▸ Work to be completed
Copy the listing below word for word, everything from the line containing "scientific name: Havardia mexicana" down to the line containing "family: Melastomataceae", including both of those lines.

Recorded data
═══
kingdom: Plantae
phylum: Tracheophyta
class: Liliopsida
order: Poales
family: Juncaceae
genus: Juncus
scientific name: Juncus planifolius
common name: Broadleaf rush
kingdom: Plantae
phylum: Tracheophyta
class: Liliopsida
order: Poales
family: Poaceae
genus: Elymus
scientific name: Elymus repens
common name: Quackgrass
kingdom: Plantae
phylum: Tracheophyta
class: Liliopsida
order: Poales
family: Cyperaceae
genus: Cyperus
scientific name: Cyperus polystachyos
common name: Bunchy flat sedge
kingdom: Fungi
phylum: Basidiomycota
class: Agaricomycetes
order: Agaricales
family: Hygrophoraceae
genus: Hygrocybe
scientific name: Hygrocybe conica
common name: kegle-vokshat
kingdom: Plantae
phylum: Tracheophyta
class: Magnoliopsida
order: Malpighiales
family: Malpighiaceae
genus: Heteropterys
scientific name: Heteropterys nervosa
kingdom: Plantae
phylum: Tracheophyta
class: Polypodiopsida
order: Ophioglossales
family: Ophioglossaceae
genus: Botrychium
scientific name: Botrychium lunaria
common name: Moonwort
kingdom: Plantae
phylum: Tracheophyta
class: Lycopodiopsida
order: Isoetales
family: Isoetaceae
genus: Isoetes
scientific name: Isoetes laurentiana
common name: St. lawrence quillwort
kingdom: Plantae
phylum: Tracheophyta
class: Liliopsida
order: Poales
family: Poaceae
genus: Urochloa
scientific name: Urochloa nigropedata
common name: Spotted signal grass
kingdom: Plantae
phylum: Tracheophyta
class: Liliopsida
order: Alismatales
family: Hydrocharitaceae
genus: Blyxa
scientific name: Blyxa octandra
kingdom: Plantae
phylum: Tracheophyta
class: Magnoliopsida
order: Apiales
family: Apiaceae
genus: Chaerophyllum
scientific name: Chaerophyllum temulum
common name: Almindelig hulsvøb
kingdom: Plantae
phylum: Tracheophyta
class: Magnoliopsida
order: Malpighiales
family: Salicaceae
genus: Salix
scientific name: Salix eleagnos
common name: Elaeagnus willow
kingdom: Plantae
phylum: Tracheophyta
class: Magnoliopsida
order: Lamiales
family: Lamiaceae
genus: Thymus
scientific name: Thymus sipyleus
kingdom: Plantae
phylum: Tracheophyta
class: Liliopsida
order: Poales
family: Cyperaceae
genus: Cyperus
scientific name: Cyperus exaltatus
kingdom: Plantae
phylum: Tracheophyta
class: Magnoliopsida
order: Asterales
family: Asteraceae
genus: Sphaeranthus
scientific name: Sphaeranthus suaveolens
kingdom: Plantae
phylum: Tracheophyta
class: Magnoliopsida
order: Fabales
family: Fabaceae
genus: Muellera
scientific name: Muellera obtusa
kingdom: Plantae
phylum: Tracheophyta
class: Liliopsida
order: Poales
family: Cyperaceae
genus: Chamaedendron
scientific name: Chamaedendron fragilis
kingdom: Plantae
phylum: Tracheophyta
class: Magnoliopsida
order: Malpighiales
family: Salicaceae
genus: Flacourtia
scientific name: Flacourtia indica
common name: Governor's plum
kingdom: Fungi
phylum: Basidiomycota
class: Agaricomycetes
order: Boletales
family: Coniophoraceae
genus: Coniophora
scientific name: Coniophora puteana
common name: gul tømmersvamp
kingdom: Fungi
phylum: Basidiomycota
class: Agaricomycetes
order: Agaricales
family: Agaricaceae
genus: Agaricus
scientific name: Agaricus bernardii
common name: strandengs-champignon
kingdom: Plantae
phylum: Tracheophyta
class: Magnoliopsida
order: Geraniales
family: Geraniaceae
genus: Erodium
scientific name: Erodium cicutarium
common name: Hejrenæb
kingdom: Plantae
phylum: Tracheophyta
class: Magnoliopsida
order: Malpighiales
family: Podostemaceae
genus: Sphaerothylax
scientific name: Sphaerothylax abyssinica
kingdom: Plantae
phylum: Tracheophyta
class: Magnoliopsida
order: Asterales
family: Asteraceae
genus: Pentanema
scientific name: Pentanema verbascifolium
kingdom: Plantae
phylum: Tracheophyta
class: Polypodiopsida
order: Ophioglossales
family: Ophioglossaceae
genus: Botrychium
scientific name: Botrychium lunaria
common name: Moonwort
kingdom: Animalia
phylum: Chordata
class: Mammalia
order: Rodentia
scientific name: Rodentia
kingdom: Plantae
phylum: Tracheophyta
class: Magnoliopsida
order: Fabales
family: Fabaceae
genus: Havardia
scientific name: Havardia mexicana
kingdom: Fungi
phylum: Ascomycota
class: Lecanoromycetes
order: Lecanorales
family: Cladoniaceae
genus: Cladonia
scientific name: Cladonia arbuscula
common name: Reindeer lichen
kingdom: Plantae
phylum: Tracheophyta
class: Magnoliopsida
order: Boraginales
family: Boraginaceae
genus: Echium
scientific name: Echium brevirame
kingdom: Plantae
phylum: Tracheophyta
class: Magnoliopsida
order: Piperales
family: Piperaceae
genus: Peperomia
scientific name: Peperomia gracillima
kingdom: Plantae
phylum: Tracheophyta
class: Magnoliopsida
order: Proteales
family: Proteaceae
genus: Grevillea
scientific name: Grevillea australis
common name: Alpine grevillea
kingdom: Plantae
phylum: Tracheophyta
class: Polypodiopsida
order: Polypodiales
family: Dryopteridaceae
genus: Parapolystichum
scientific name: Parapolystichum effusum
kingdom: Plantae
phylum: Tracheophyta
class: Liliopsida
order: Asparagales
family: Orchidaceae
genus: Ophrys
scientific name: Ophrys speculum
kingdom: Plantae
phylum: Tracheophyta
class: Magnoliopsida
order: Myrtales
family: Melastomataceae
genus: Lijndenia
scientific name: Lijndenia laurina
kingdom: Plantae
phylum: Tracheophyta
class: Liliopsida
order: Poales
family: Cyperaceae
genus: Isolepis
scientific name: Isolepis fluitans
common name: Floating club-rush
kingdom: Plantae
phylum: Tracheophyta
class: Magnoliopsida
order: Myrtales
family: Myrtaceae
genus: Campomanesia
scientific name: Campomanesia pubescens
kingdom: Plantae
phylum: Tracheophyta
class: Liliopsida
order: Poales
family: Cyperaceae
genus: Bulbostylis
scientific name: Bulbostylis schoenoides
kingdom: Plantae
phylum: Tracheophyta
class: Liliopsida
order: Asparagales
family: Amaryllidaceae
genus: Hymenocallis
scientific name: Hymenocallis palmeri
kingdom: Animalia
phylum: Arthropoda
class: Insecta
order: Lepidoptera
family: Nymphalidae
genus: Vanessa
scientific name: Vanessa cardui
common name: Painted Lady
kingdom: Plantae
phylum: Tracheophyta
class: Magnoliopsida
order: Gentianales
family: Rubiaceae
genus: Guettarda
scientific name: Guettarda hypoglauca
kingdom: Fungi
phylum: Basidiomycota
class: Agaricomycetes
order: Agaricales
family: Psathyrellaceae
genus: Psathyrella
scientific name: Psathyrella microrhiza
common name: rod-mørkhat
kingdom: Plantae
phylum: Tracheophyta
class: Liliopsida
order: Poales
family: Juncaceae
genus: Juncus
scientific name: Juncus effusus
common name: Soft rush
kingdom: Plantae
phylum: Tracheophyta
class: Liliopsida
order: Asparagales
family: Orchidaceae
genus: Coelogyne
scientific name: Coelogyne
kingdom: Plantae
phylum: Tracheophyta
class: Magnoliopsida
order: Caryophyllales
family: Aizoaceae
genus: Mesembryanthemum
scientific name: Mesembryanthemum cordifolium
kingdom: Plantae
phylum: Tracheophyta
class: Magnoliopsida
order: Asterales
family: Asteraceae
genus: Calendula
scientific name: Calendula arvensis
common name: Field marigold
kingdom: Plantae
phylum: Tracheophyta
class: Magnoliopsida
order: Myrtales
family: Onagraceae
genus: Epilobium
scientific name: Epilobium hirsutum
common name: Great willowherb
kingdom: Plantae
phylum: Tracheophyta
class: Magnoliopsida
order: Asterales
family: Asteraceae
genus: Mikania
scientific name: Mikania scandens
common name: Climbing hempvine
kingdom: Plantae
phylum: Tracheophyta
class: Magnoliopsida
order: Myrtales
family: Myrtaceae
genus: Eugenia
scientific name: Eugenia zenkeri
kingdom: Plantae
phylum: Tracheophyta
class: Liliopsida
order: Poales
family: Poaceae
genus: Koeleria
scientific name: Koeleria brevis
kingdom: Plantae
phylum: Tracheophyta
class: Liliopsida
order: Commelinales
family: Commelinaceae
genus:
═══
▸ Problem solution
scientific name: Havardia mexicana
kingdom: Fungi
phylum: Ascomycota
class: Lecanoromycetes
order: Lecanorales
family: Cladoniaceae
genus: Cladonia
scientific name: Cladonia arbuscula
common name: Reindeer lichen
kingdom: Plantae
phylum: Tracheophyta
class: Magnoliopsida
order: Boraginales
family: Boraginaceae
genus: Echium
scientific name: Echium brevirame
kingdom: Plantae
phylum: Tracheophyta
class: Magnoliopsida
order: Piperales
family: Piperaceae
genus: Peperomia
scientific name: Peperomia gracillima
kingdom: Plantae
phylum: Tracheophyta
class: Magnoliopsida
order: Proteales
family: Proteaceae
genus: Grevillea
scientific name: Grevillea australis
common name: Alpine grevillea
kingdom: Plantae
phylum: Tracheophyta
class: Polypodiopsida
order: Polypodiales
family: Dryopteridaceae
genus: Parapolystichum
scientific name: Parapolystichum effusum
kingdom: Plantae
phylum: Tracheophyta
class: Liliopsida
order: Asparagales
family: Orchidaceae
genus: Ophrys
scientific name: Ophrys speculum
kingdom: Plantae
phylum: Tracheophyta
class: Magnoliopsida
order: Myrtales
family: Melastomataceae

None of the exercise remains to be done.